Job description
We’re partnering with a cutting-edge AI startup building next-generation infrastructure to power large-scale, intelligent systems. Their mission is to bridge the gap between world-class AI research and production-grade deployment - enabling faster experimentation, high-performance inference, and reliable large-scale training.
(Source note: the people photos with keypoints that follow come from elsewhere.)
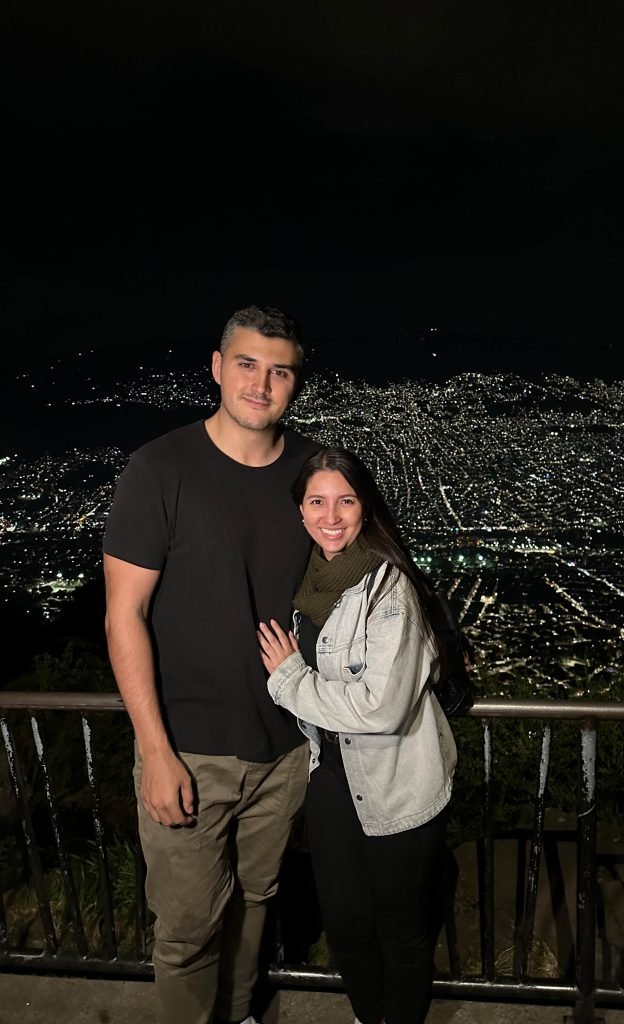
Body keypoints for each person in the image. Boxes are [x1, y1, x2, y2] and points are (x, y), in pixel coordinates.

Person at [103, 304, 318, 1024]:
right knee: (189, 927)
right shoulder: (160, 469)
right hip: (189, 750)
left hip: (285, 748)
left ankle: (240, 1012)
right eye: (248, 364)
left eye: (279, 370)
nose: (262, 383)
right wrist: (156, 752)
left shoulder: (309, 473)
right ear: (218, 367)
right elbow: (122, 616)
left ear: (295, 383)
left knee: (256, 904)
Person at [258, 448, 457, 1024]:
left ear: (365, 508)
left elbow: (382, 707)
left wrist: (290, 680)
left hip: (398, 784)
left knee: (399, 930)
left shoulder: (387, 588)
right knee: (345, 926)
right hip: (333, 781)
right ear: (299, 510)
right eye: (317, 501)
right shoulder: (307, 583)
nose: (332, 515)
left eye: (346, 500)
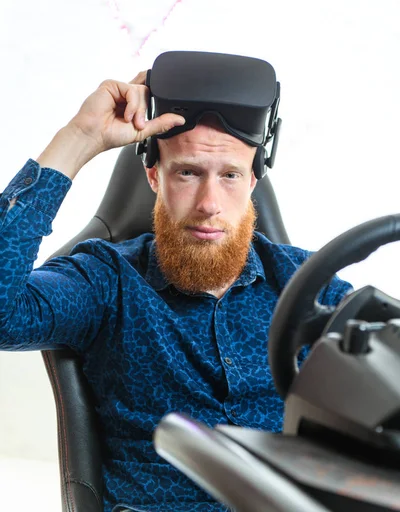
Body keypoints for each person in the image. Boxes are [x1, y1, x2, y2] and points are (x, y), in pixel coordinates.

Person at [0, 70, 352, 512]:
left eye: (230, 175)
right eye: (187, 173)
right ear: (154, 175)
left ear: (253, 182)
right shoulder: (105, 281)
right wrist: (79, 137)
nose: (209, 203)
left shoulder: (309, 285)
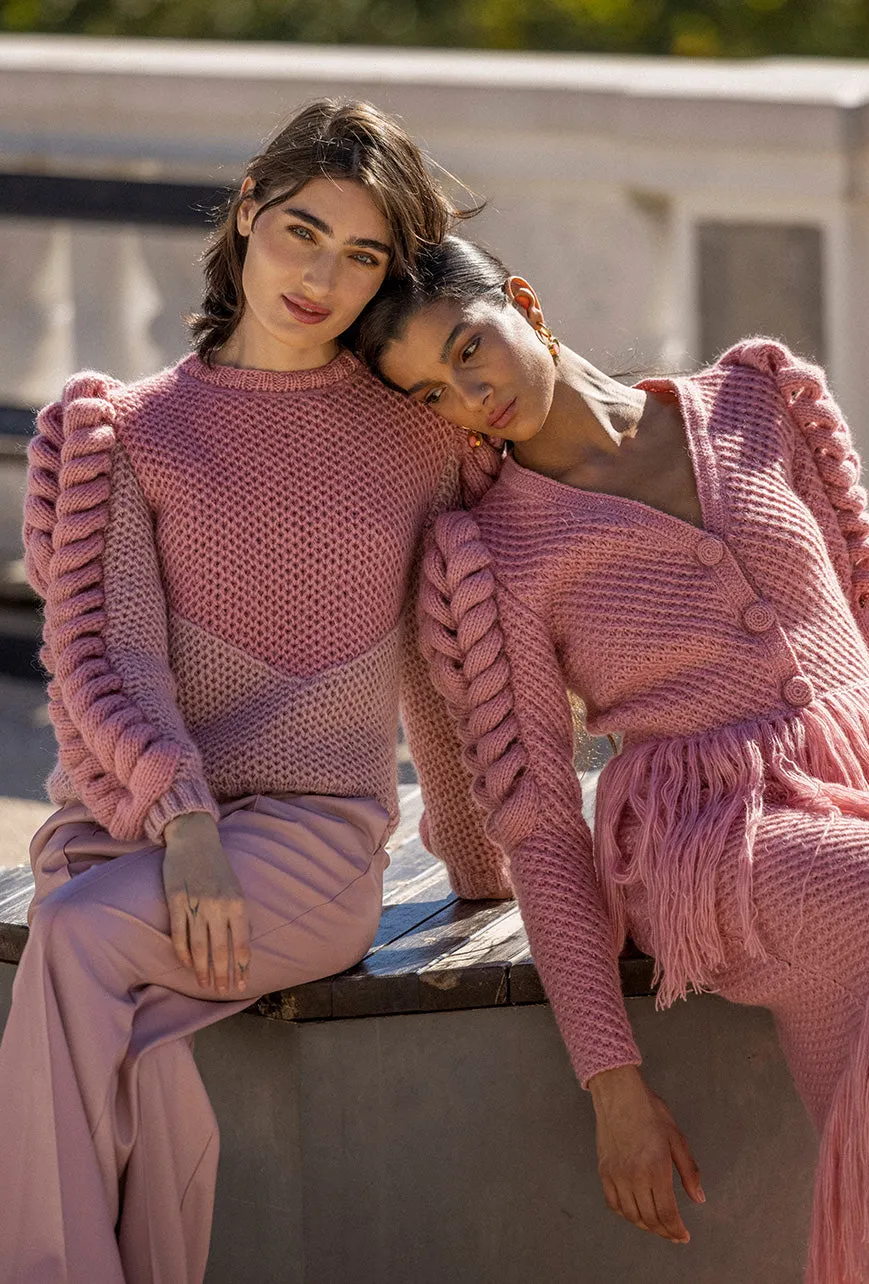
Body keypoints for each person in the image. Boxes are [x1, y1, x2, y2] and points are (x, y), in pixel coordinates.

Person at [0, 106, 507, 1284]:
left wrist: (481, 870)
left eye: (364, 255)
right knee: (147, 1045)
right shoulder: (124, 432)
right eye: (302, 231)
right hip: (143, 827)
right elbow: (105, 656)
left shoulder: (418, 434)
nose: (322, 277)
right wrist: (184, 826)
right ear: (246, 213)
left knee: (75, 943)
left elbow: (446, 670)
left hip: (314, 844)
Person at [355, 234, 869, 1284]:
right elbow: (533, 818)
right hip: (709, 844)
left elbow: (868, 641)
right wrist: (612, 1085)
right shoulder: (494, 553)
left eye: (469, 350)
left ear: (523, 299)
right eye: (430, 394)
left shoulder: (758, 404)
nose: (466, 397)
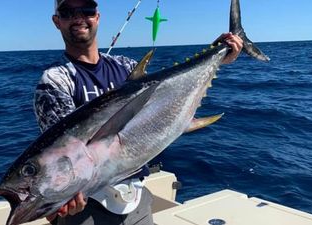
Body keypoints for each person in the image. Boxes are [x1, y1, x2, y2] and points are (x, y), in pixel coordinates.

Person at [33, 0, 244, 224]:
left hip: (138, 201)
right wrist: (55, 203)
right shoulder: (55, 81)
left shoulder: (126, 66)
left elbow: (166, 101)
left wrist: (217, 54)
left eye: (87, 10)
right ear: (57, 21)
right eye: (67, 12)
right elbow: (65, 157)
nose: (79, 18)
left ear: (97, 16)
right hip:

As a Member of Technical Staff (ML Infrastructure), you’ll design and scale the systems that keep state-of-the-art AI running - from distributed training clusters and inference engines to agentic frameworks and post-training pipelines. You’ll work alongside a small, elite team of researchers and engineers who move fast, think big, and take full ownership of their work.
What You’ll Do
-
Design, build, and optimize high-performance ML infrastructure for large-scale training, inference, and evaluation.
-
Develop and maintain distributed systems that power large compute clusters and AI networking.
-
Streamline research workflows and accelerate experimentation by improving data pipelines (data collection, loading, SFT, RL).
-
Enhance inference performance across both open-source and proprietary inference engines.
-
Establish strong engineering practices for observability, reliability, and scalability.
-
Collaborate with researchers and product teams to translate cutting-edge ideas into robust, production-ready systems.
What We’re Looking For
-
Deep expertise in one or more of the following: inference optimization, GPU performance, cluster scheduling, or large-scale infrastructure.
-
Strong experience with modern ML frameworks (e.g., PyTorch, vLLM, Verl).
-
Startup-ready mindset - high ownership, adaptability, and comfort working in fast-moving environments.
-
Passion for bridging research and real-world impact.
Why This Role
-
High impact: You’ll ship meaningful work in weeks, not months.
-
Elite team: Work alongside ex-founders, top AI researchers, and engineers from leading tech companies.
-
Momentum: Well-funded, fast-growing, and laser-focused on building and shipping real products powered by cutting-edge AI.